The Other McCain

"One should either write ruthlessly what one believes to be the truth, or else shut up." — Arthur Koestler

Can McCotter Survive Where Bush Found Himself Whacked?

Posted on | September 14, 2011 | 3 Comments

by Smitty

Via McCotter on Twitter, my other favorite blue state Republican, after the recently beclowned Pawlenty, is introducing legislation to stabilize Social Security:

The McCotter plan salvages both the Old Age and the Disability trust funds from that projected insolvency without reducing benefits, raising taxes, or increasing the age of retirement eligibility.

Rep. McCotter’s legislation achieves this through the creation of personal savings accounts eligible for reasonably flexible investment in the free market, offered to all workers aged 50 and younger. Participation is voluntary, and a minimum return on investment is guaranteed.

Because the personal investment accounts replace as much as 50% of each participating worker’s retirement benefit, the trust funds experience significant relief as soon as the first participants commence retirement. Benefits for current retirees will be unaffected, as will future benefits for workers above the age of 50, and those who choose not to participate.

For all the common-sense blowback directed at DC due to Social Security

  • not being a federal task,
  • being a Ponzi scheme,
  • wrecking the budget, &c

you cannot disappear 70 years of history. Some kind of transition plan will be required. Such a plan will have to protect those in need of protection, and distribute the haircut amongst those who can bear it (my generation) and also protect those for whom Social Security is tantamount to taxation without representation:I admire and respect McCotter, but view this as more a step in a useful direction than a destination. Lipstick on the Ponzi don’t make it a Fonzi.

It is High Flipping Time the federal government got itself out of the retirement business, followed the 10th Amendment, and let this tasking return to the states. I could foresee a federal law stating minimum requirements for social programs that the states should implement, maybe, but that is as far down the road to hellProgressivism as I’m willing to go.

__Using the information__
- A) In one to three sentences, explain why the Social Security post says the trust funds would get significant relief under the McCotter plan.
- B) Output the passage of the Social Security post starting at "you cannot disappear" and ending at "it a Fonzi.".

__Given records__
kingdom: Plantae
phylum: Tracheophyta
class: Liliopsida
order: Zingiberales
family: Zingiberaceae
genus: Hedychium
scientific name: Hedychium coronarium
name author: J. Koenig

__Answers given__
- A) The personal investment accounts would replace as much as 50% of each participating worker's retirement benefit. So the trust funds would feel significant relief as soon as the first participants begin retirement.

- B)
you cannot disappear 70 years of history. Some kind of transition plan will be required. Such a plan will have to protect those in need of protection, and distribute the haircut amongst those who can bear it (my generation) and also protect those for whom Social Security is tantamount to taxation without representation:I admire and respect McCotter, but view this as more a step in a useful direction than a destination. Lipstick on the Ponzi don’t make it a Fonzi.